• YOUR INSTRUCTIONS: For every record that follows, transcribe the text exactly and leave any image out.

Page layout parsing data
○ ○ ○ ○

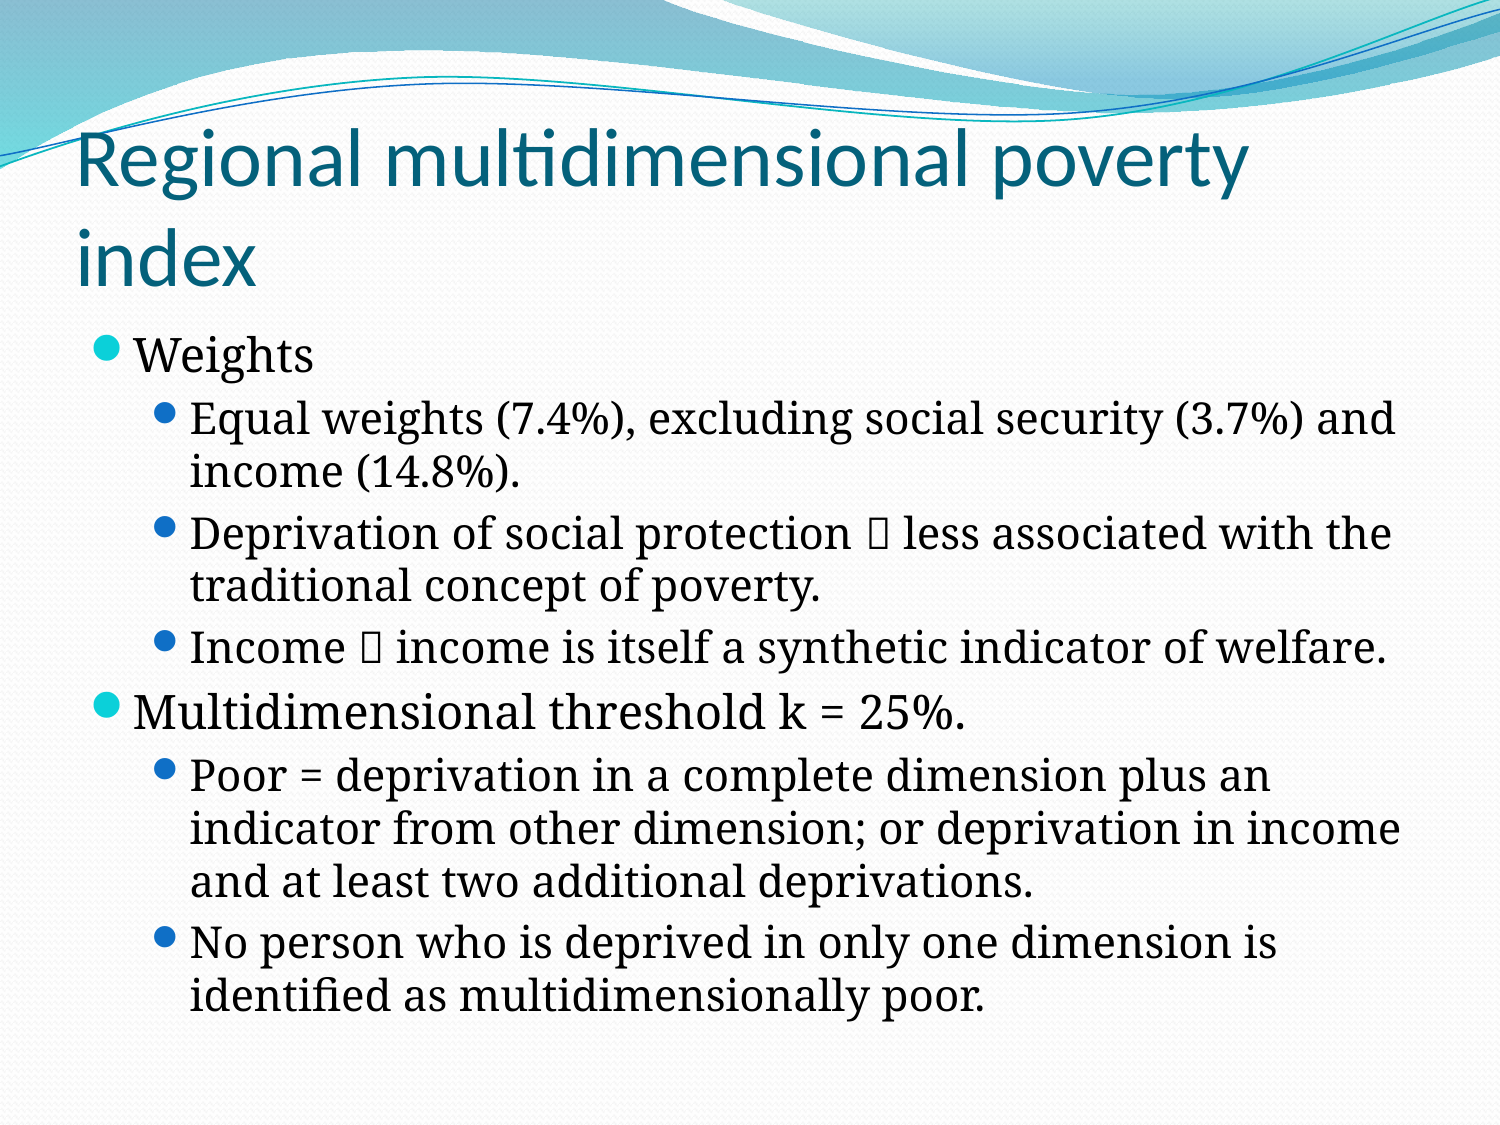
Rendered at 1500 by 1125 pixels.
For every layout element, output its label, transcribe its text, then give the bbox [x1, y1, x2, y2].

title Regional multidimensional poverty index [75, 115, 1425, 303]
list Weights Equal weights (7.4%), excluding social security (3.7%) and income (14.8%). Deprivation of social protection  less associated with the traditional concept of poverty. Income  income is itself a synthetic indicator of welfare. Multidimensional threshold k = 25%. Poor = deprivation in a complete dimension plus an indicator from other dimension; or deprivation in income and at least two additional deprivations. No person who is deprived in only one dimension is identified as multidimensionally poor. [75, 317, 1425, 1038]
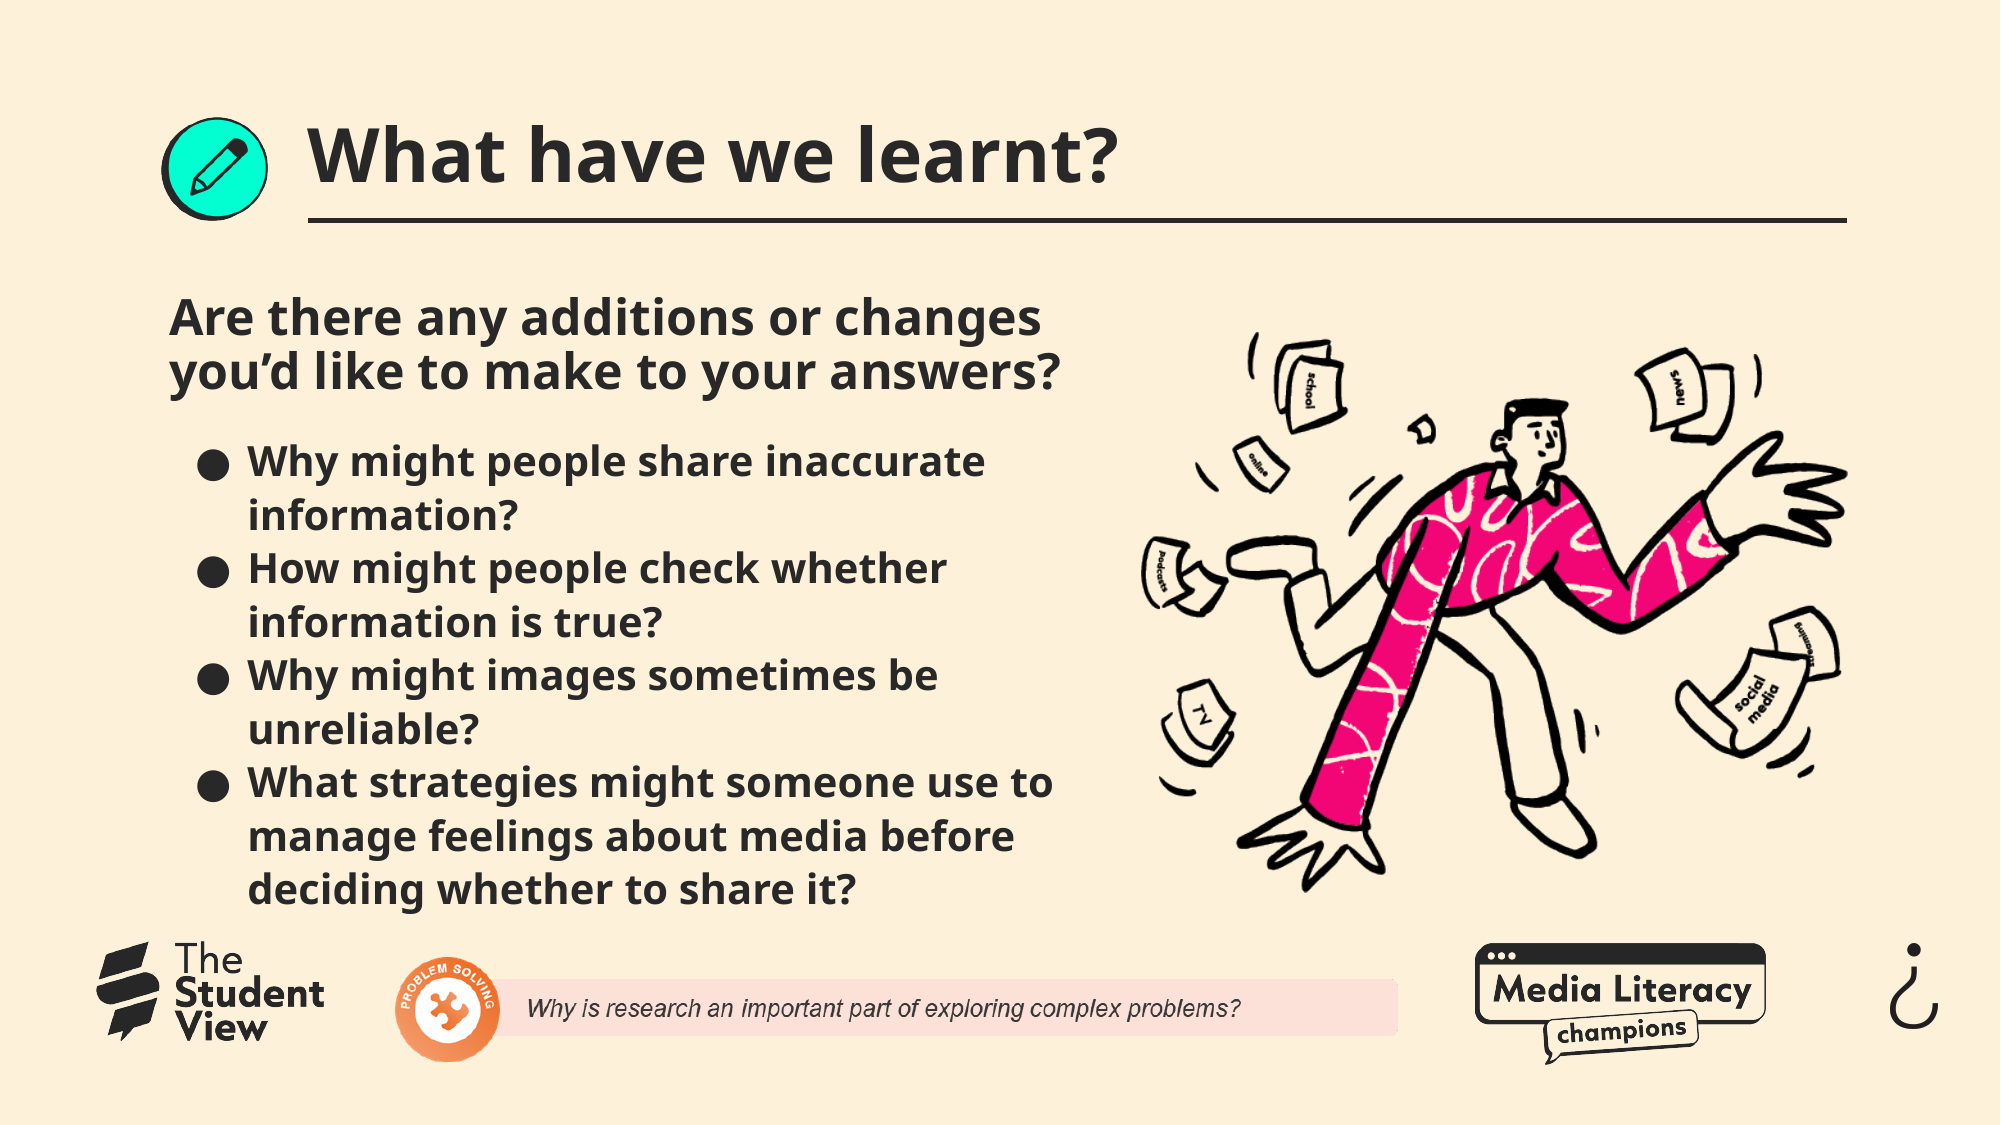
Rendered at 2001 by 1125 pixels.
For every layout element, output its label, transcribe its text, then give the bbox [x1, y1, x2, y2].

picture [96, 941, 324, 1041]
text_box Why might people share inaccurate information? How might people check whether information is true? Why might images sometimes be unreliable? What strategies might someone use to manage feelings about media before deciding whether to share it? [161, 426, 1116, 1039]
picture [1140, 331, 1848, 894]
text_box Are there any additions or changes you’d like to make to your answers? [161, 277, 1089, 416]
picture [161, 116, 268, 222]
picture [1890, 943, 1938, 1029]
picture [1475, 943, 1766, 1065]
picture [394, 957, 1398, 1062]
title What have we learnt? [296, 49, 1591, 267]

○ ○ ○ ○

• RESPONSE TO THE EXERCISE:
Rendered at 1500 by 1125 pixels.
For every layout element, output its label, transcribe its text, then give the bbox [x1, y1, x2, y2].

title Regional multidimensional poverty index [75, 115, 1425, 303]
list Weights Equal weights (7.4%), excluding social security (3.7%) and income (14.8%). Deprivation of social protection  less associated with the traditional concept of poverty. Income  income is itself a synthetic indicator of welfare. Multidimensional threshold k = 25%. Poor = deprivation in a complete dimension plus an indicator from other dimension; or deprivation in income and at least two additional deprivations. No person who is deprived in only one dimension is identified as multidimensionally poor. [75, 317, 1425, 1038]
Rendered at 2001 by 1125 pixels.
For every layout element, output its label, transcribe its text, then give the bbox [x1, y1, x2, y2].

picture [96, 941, 324, 1041]
text_box Why might people share inaccurate information? How might people check whether information is true? Why might images sometimes be unreliable? What strategies might someone use to manage feelings about media before deciding whether to share it? [161, 426, 1116, 1039]
picture [1140, 331, 1848, 894]
text_box Are there any additions or changes you’d like to make to your answers? [161, 277, 1089, 416]
picture [161, 116, 268, 222]
picture [1890, 943, 1938, 1029]
picture [1475, 943, 1766, 1065]
picture [394, 957, 1398, 1062]
title What have we learnt? [296, 49, 1591, 267]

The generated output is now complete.